Flandern weigert Zustimmung, um russisches Gas in der EU schneller zu verbieten: “Aufruf ist zu vage”

Belgien wird einen Aufruf von 11 EU-Mitgliedstaaten nicht unterzeichnen, um sich in der Europäischen Union schneller vom russischen Gas loszukoppeln. Der Grund? Die Regierungsparteien N-VA (Nationalisten) und CD&V (Christdemokraten) in Flandern finden den Aufruf zu vage. Die andere Regierungspartei in Flandern, die Liberalen der Open VLD, sieht keine Einwände.

"Mit der russischen Invasion in der Ukraine steht die Welt vor einer neuen geopolitischen Realität. (...) [Die EU] muss Einigkeit und Entschlossenheit zeigen und so schnell wie möglich von russischen fossilen Brennstoffen unabhängig werden, indem sie den grünen Übergang zur Klimaneutralität beschleunigt." Der Aufruf stammt von elf europäischen Ländern, die sich gemeinsam als Green Growth Group (GGG) bezeichnen: Österreich, Deutschland, Dänemark, Spanien, Finnland, Irland, Luxemburg, Lettland, die Niederlande, Schweden und Slowenien.  

Die GGG ist der Meinung, dass Europa seine Energiewende beschleunigen sollte. Nicht nur, weil dies dem Klima zugute käme, sondern auch, weil Europa in hohem Maße von russischen fossilen Brennstoffen abhängig ist und also die russische Kriegsmaschine unterstützt.  

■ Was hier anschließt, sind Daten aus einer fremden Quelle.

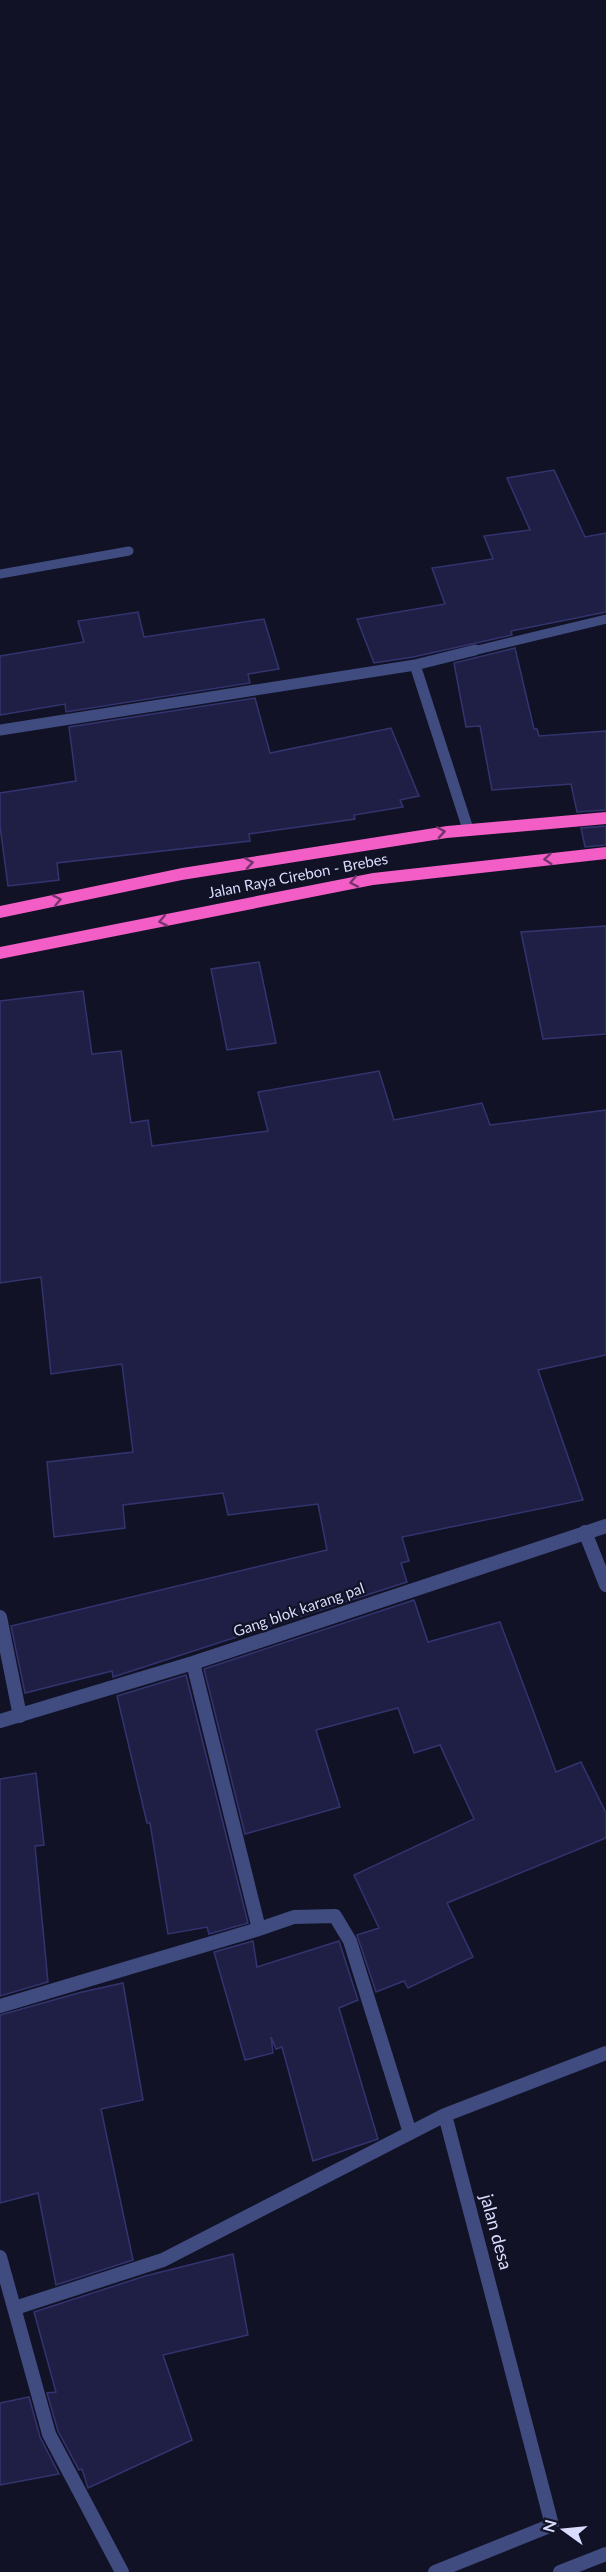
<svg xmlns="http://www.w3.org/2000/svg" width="606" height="2572" font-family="Lato,sans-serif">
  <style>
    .building { fill: #1f1f45; stroke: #33346f; stroke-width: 1.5 }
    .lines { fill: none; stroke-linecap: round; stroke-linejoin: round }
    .lane { stroke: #404c80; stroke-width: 14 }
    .street-far2 { stroke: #404c80; stroke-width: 9 }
    .street-far1 { stroke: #404c80; stroke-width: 11 }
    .street { stroke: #404c80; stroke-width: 14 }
    .highway { fill: #f25ec5; fill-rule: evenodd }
    .oneway { stroke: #76346d }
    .labels { text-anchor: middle; stroke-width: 4.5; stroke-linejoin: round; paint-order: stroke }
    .street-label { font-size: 15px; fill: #d9dcfc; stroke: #111225 }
    .near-street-label { font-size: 18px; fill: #d9dcfc; stroke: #111225 }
  </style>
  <rect width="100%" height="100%" fill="#111225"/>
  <path class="building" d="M554,470L585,537L606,533V612L511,631L512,635L413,657L374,663L357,619L445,604L432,568L493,559L484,536L530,530L507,478Z
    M138,612L144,637L264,619L279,669L248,674L250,683L66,712L65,704L0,715V656L84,642L78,621Z
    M515,648L534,729H537L539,736L606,731V810L577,812L571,784L492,790L480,726L466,727L454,663Z
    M255,698L270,753L391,728L419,796L400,800L403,807L354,815L355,819L249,834L250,841L57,863L59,880L8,886L0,826V793L76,781L69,727Z
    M606,826V845L585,847L581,828Z
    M606,926V1034L543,1039L521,932Z
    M259,962L276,1043L227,1050L211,969Z
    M83,991L92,1054L121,1051L131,1123L148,1120L152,1146L268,1131L258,1092L379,1071L394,1120L482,1103L490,1125L606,1110V1355L538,1370L583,1500L402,1537L409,1561L401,1563L407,1582L113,1677L112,1671L25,1693L11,1626L327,1550L318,1504L228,1515L223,1493L123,1505L125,1528L54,1537L47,1462L133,1452L122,1364L51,1374L41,1277L0,1283V1001Z
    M414,1600L428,1642L500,1622L556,1772L581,1762L606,1813V1838L447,1903L473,1957L408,1988L404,1981L376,1992L357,1935L379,1928L354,1875L474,1819L440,1745L414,1753L398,1708L316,1730L340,1807L245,1834L204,1669Z
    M186,1675L248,1923L209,1934L207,1927L168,1934L150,1823H147L117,1696Z
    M36,1773L44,1845L35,1846L48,1982L0,1996V1779Z
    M253,1941L257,1967L339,1941L358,2000L339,2008L378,2139L313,2161L282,2047L276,2049L271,2037L273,2053L245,2060L214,1952Z
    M123,1983L143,2100L101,2109L133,2260L56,2285L38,2193L0,2203V2015L82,1992Z
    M233,2254L248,2335L163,2355L192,2440L88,2488L82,2469L79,2470L58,2431L47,2393L56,2392L34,2312L145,2276Z
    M29,2397L40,2437L59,2474L0,2485V2403Z"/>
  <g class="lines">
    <path class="lane" d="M560,2572L606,2554"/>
    <path class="street-far2" d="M0,574L129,551
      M469,652L606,619"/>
    <path class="street-far1" d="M415,665L468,829
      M0,730L415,665L475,650"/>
    <path class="street" d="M585,1532L606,1585
      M0,1617L20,1716
      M193,1663L259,1929L294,1917L335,1916L350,1941L410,2133
      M0,1721L193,1663L606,1526
      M0,2006L259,1929
      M0,2257L49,2434L122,2572
      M15,2308L163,2260L445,2115
      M435,2572L552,2525L445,2115L606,2053"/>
    <path class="highway" d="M606,812V824L447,838L182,880L0,918V906L182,868L447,826Z
      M606,847V859L373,885L0,959V947L373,873Z"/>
  </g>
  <defs><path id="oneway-chevron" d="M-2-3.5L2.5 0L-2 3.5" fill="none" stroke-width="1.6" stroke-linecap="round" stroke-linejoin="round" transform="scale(1.5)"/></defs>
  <g class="oneway">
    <use href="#oneway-chevron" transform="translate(441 832) rotate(-9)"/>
    <use href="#oneway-chevron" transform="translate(548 859) rotate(175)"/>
    <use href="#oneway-chevron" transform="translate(249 863) rotate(-9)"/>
    <use href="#oneway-chevron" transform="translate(354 882) rotate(169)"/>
    <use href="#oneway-chevron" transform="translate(57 900) rotate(-12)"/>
    <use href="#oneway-chevron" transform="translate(163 921) rotate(169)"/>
  </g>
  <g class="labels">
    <g class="street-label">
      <text transform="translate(298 876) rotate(-11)" y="5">Jalan Raya Cirebon - Brebes</text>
      <text transform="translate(299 1610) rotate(-19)" y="5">Gang blok karang pal</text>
    </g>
    <g class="near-street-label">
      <text transform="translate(496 2232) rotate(75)" y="6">jalan desa</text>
    </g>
  </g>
  <g transform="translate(564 2530) rotate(285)" stroke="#111225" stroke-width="4.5" paint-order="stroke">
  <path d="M0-4.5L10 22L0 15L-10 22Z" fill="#d9dcfc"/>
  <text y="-9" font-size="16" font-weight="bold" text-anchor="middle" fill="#d9dcfc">N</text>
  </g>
</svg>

Ein Tanker transportiert verflüssigtes Erdgas (LNG) vom russischen Hafen Prigorodnoye. Seit dem Beginn der Invasion in der Ukraine hat die EU bereits 35 Milliarden Euro für Energie an Russland gezahlt und nur eine Milliarde Euro an die Ukraine., so Josep Borrell, EU-Außenbeauftragter.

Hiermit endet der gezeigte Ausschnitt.